You should be logged in without having to type a password.



Copy the contents inside the  /<user>/.ssh/  of masternode to other slave nodes as well to have passwordless access to other nodes from masternode.


8.      Duplicate Hadoop configuration files to all nodes



We may duplicate the configuration files under conf directory to all nodes. The script mentioned above can be used. By now, we have finished copying Hadoop softwares and configuring the Hadoop. Now let’s have some fun with Hadoop.


Hadoop Startup

To start a Hadoop cluster you will need to start both the HDFS and Map/Reduce cluster.

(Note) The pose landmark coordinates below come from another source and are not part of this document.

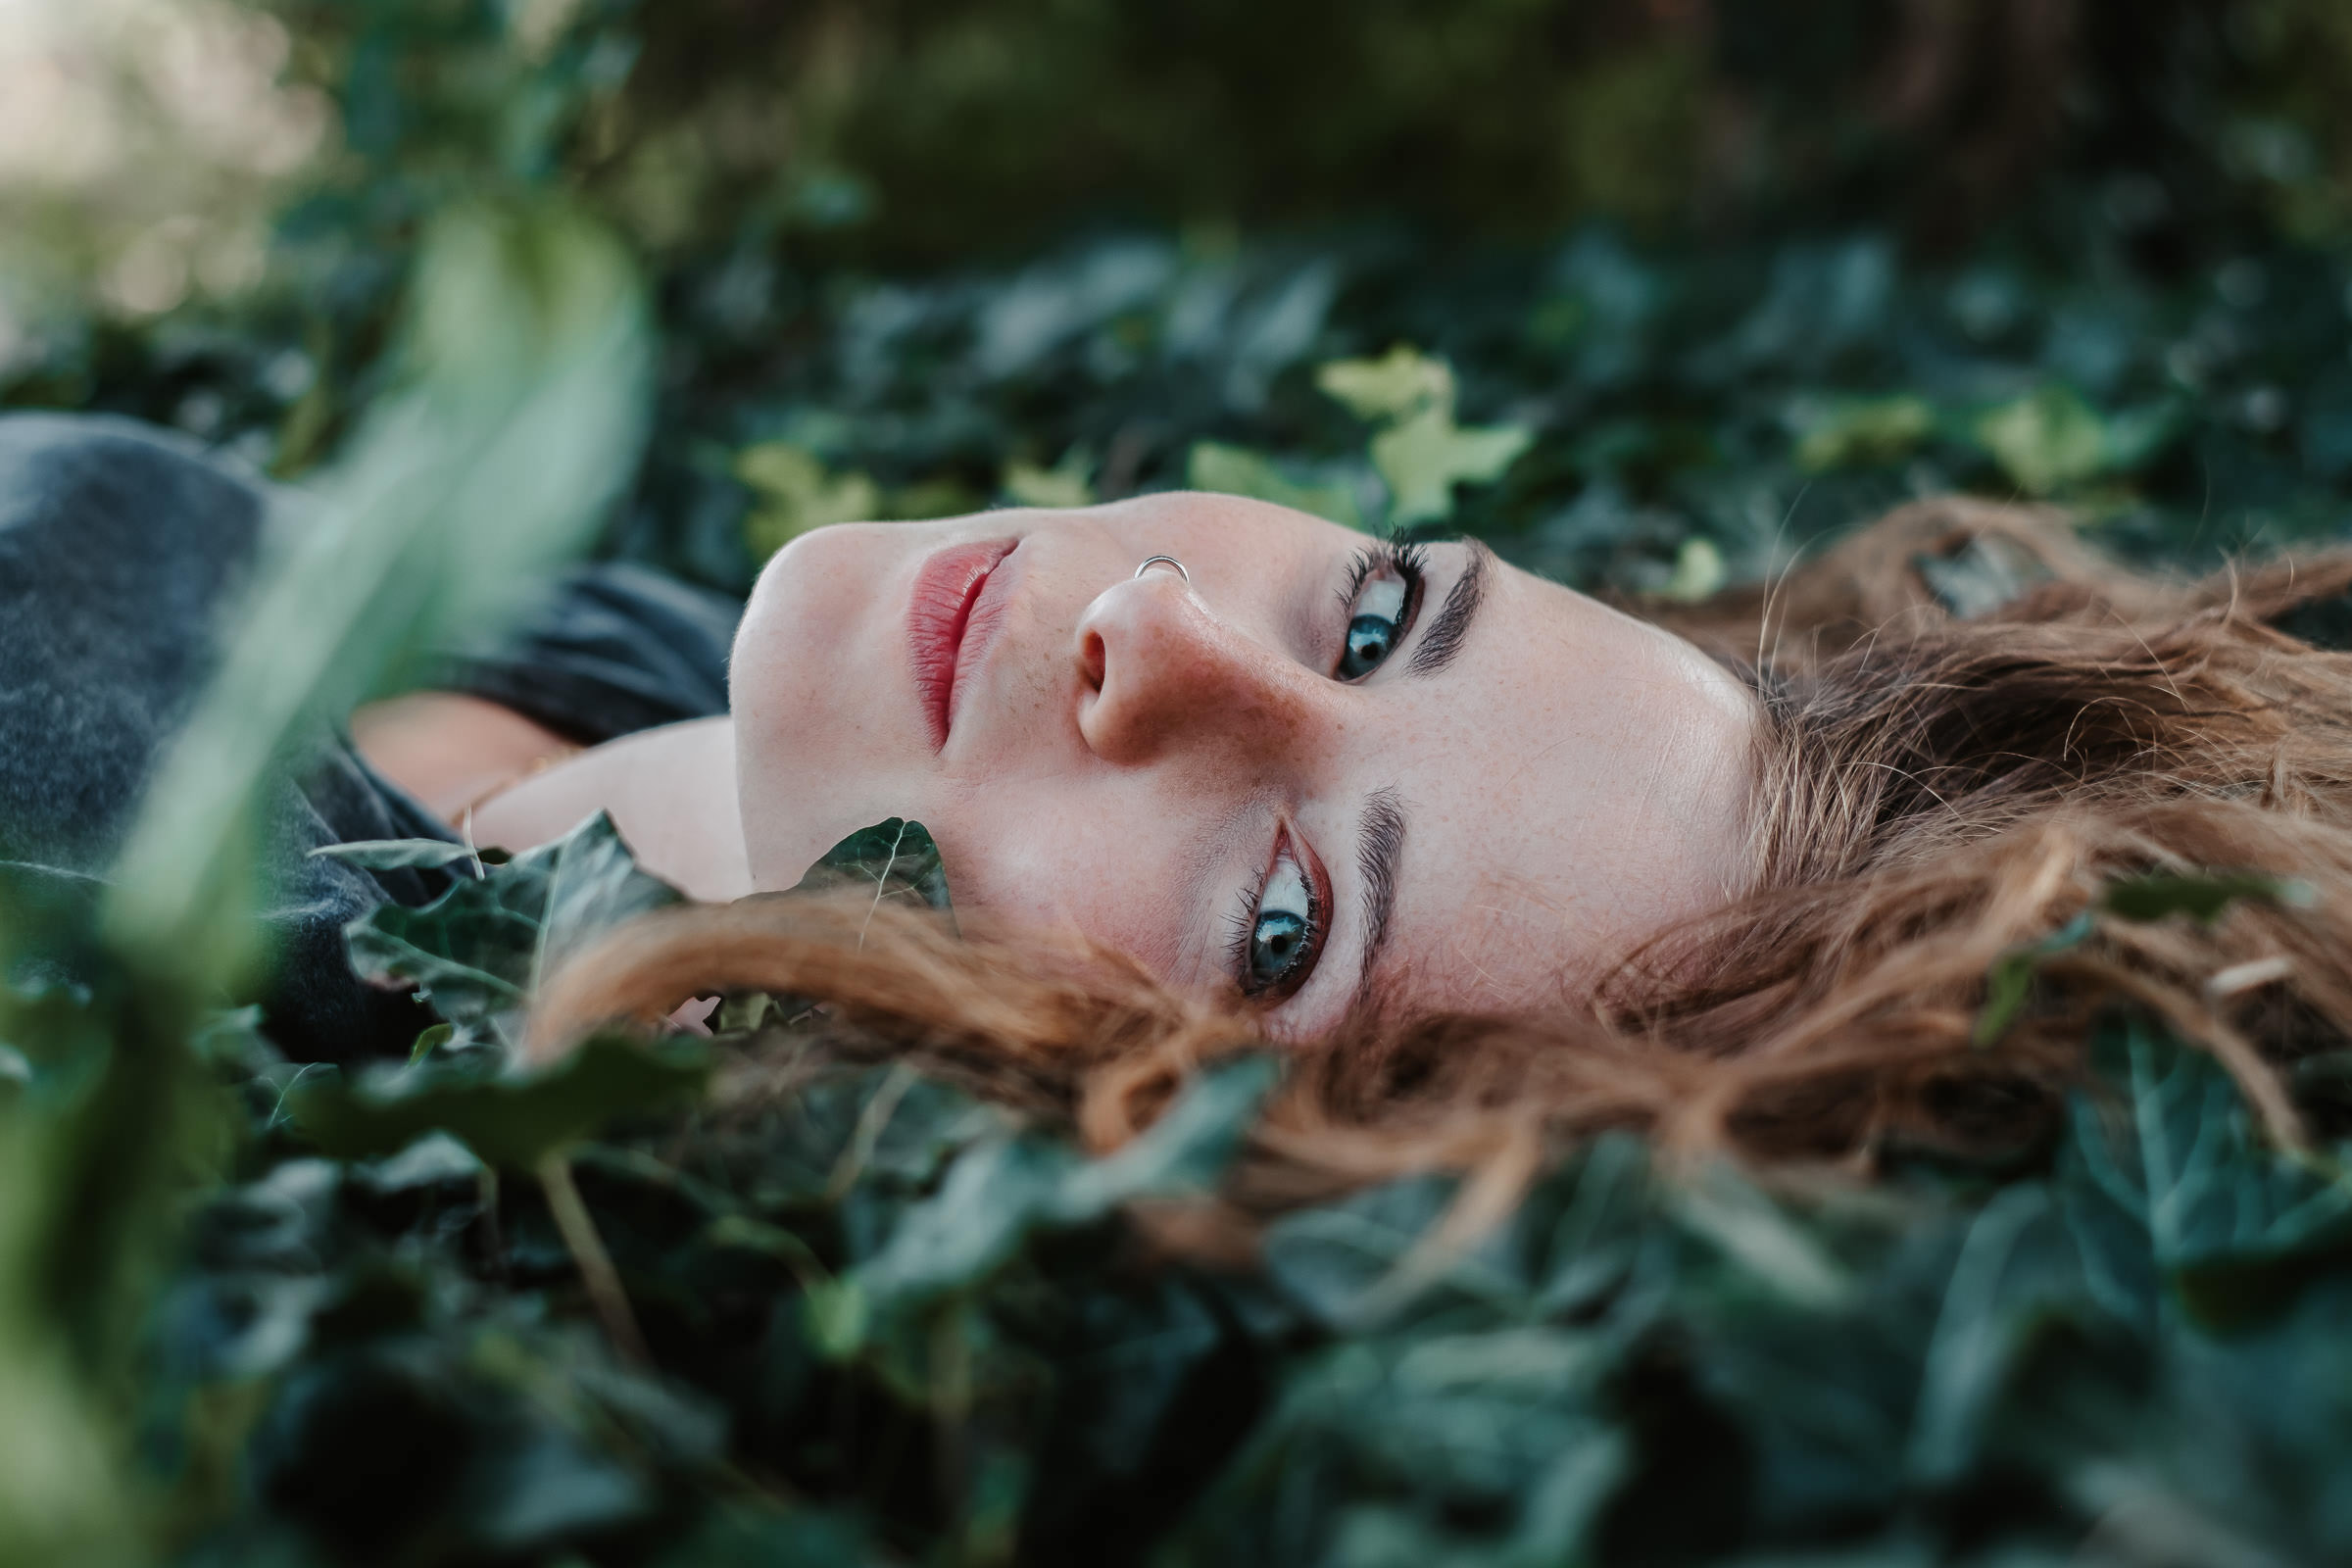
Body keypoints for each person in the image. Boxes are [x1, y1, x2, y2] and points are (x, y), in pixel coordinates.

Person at [7, 411, 2351, 1198]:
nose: (1171, 644)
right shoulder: (633, 640)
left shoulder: (100, 869)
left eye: (1281, 927)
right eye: (1371, 620)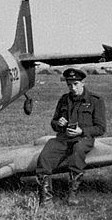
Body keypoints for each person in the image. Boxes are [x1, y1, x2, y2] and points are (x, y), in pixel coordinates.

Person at [36, 67, 106, 206]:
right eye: (69, 85)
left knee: (78, 151)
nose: (72, 88)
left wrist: (82, 131)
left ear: (83, 83)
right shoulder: (64, 99)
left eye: (76, 84)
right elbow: (53, 123)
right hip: (63, 138)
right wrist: (59, 123)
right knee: (45, 155)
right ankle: (46, 198)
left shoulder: (95, 100)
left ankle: (72, 194)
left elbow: (101, 128)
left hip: (83, 139)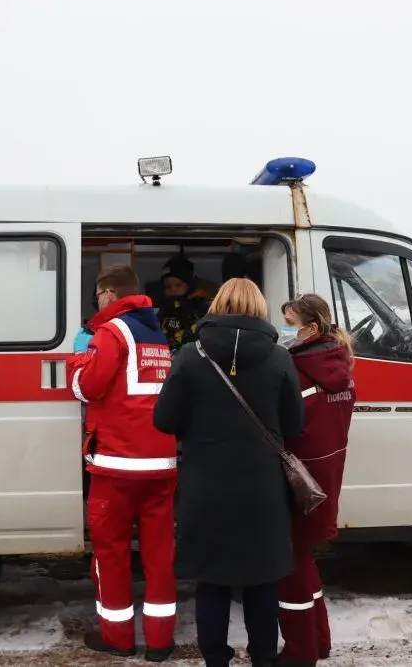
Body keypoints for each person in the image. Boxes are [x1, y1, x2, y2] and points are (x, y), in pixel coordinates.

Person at [153, 278, 305, 667]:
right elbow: (294, 424)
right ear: (260, 309)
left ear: (217, 306)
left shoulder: (190, 355)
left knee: (212, 583)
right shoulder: (279, 357)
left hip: (206, 488)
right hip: (263, 490)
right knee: (262, 582)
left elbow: (164, 420)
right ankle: (264, 659)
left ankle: (216, 660)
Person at [66, 265, 178, 661]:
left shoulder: (112, 333)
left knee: (112, 554)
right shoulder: (156, 335)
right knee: (159, 555)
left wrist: (79, 358)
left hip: (118, 465)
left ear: (110, 295)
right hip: (160, 465)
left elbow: (87, 387)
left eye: (98, 297)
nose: (97, 303)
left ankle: (119, 638)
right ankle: (161, 642)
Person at [275, 294, 356, 667]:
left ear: (311, 326)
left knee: (291, 566)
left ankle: (300, 652)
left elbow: (286, 424)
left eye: (290, 322)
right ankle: (319, 641)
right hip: (325, 476)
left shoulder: (298, 367)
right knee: (304, 558)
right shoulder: (338, 362)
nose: (285, 330)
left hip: (299, 479)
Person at [158, 262, 210, 351]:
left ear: (188, 285)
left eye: (178, 285)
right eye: (168, 286)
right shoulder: (163, 310)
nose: (173, 289)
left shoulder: (202, 308)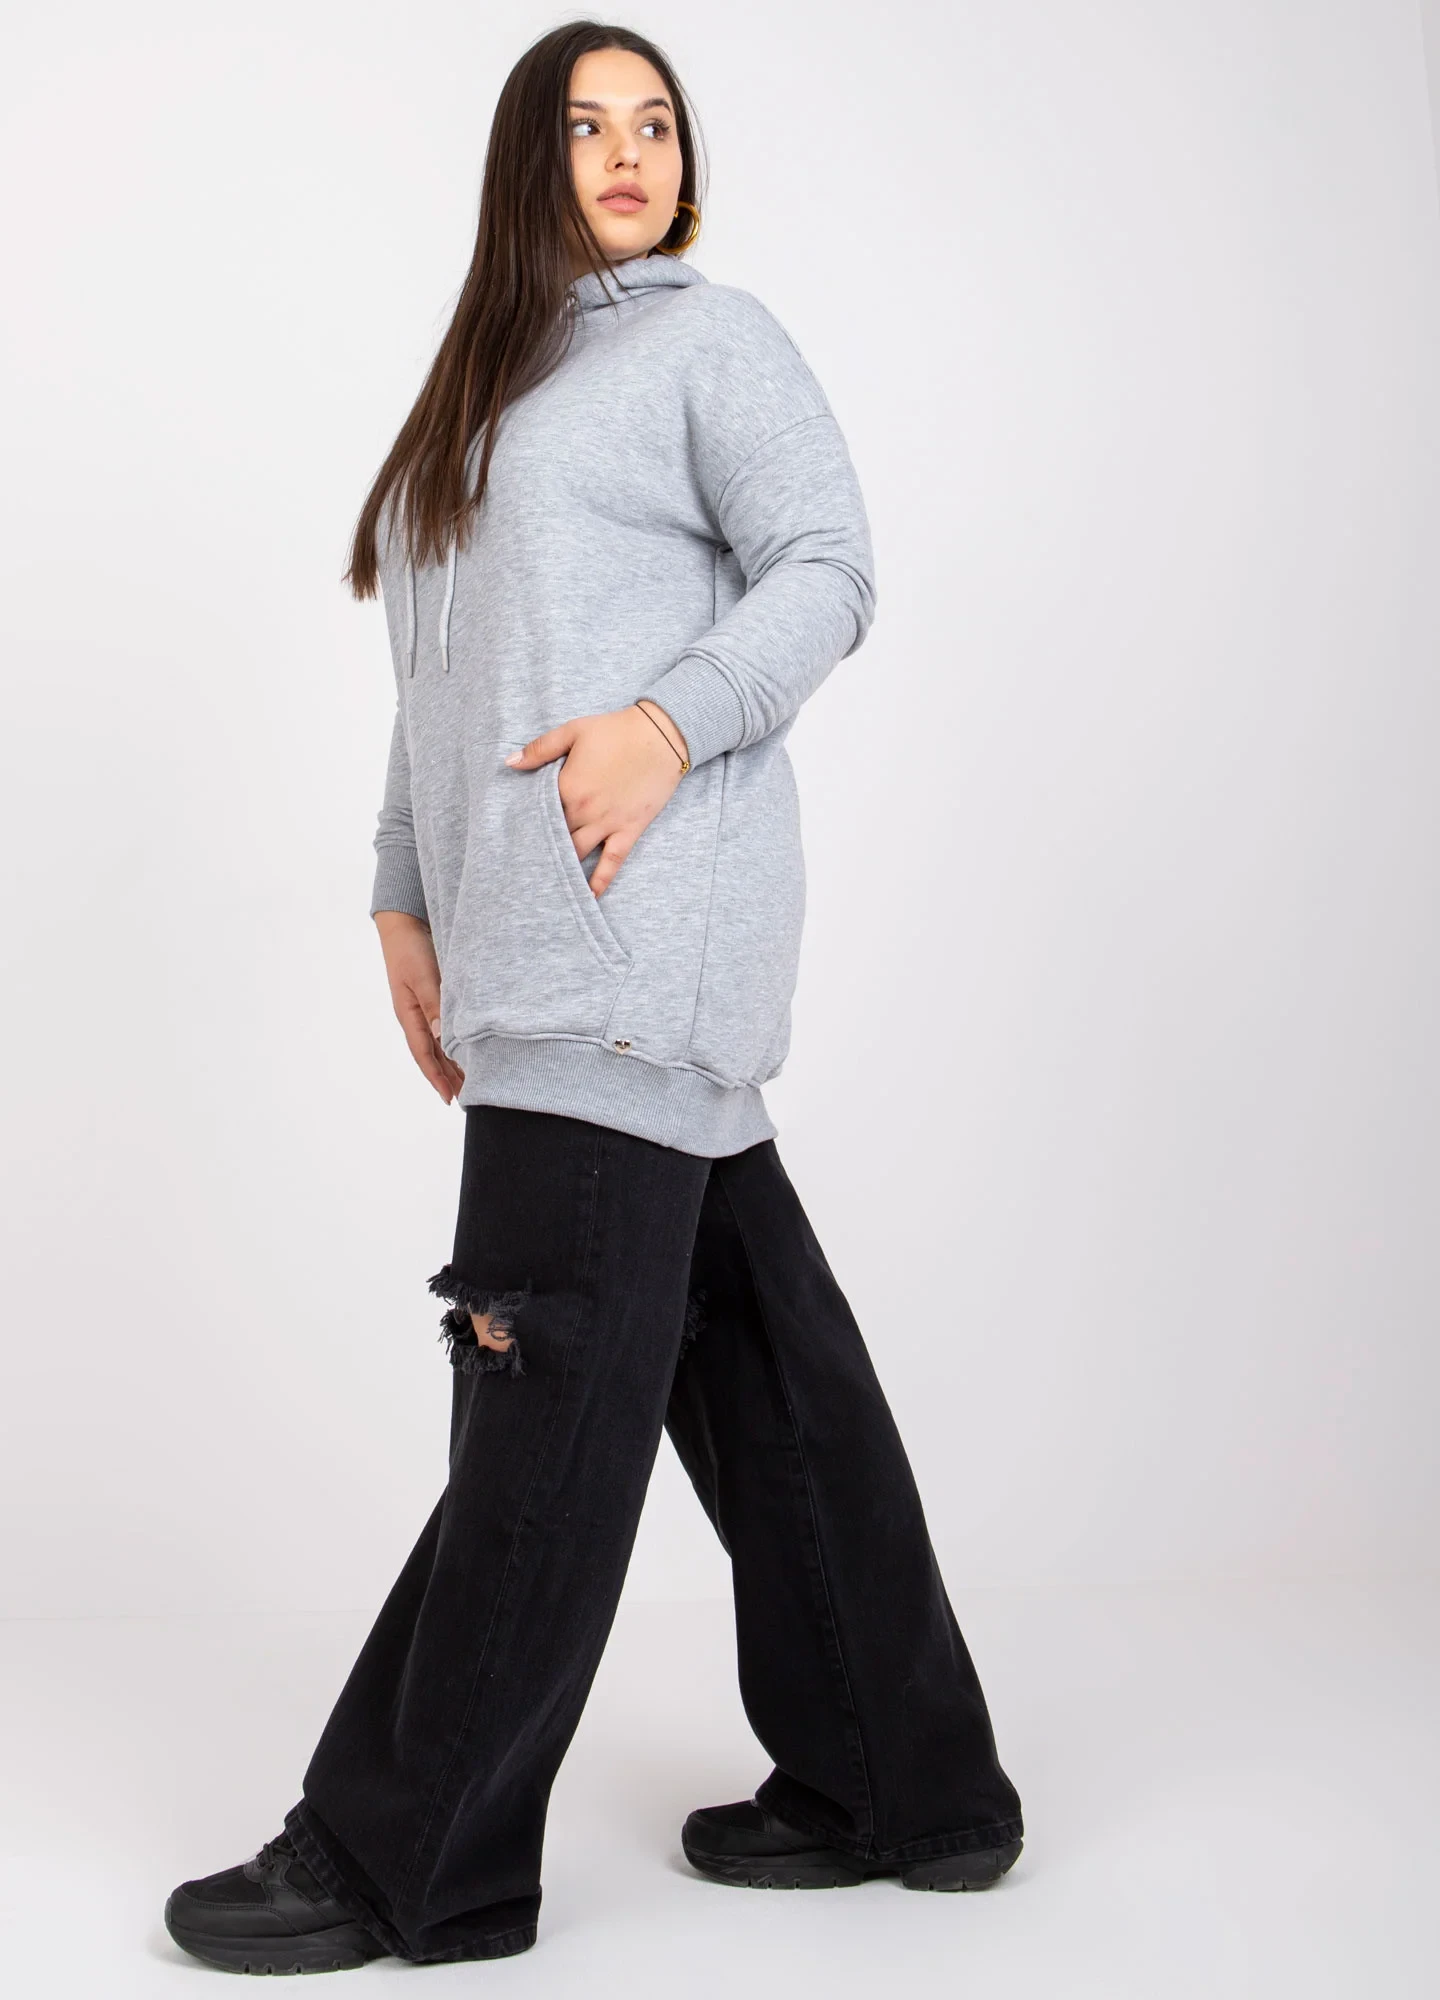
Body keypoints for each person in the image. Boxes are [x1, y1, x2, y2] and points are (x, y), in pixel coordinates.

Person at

Format a new distributed file system:



$ bin/hadoop namenode -format



Start the HDFS with the following command, run on the designated NameNode:                                            



$ bin/start-dfs.sh



The bin/start-dfs.sh script also consults the ${HADOOP_CONF_DIR}/slaves file on the NameNode and

starts the DataNode daemon on all the listed slaves.



Start Map-Reduce with the following command, run on the designated JobTracker:      



$ bin/start-mapred.sh



The bin/start-mapred.sh script also consults the ${HADOOP_CONF_DIR}/slaves file on the JobTracker and starts the TaskTracker daemon on all the listed slaves.


Hadoop Shutdown

Stop HDFS with the following command, run on the designated NameNode:



$ bin/stop-dfs.sh



The bin/stop-dfs.sh script also consults the ${HADOOP_CONF_DIR}/slaves file on the NameNode and stops the DataNode daemon on all the listed slaves.



Stop Map/Reduce with the following command, run on the designated the designated JobTracker:


$ bin/stop-mapred.sh



The bin/stop-mapred.sh script also consults the ${HADOOP_CONF_DIR}/slaves file on the JobTracker and stops the TaskTracker daemon on all the listed slaves.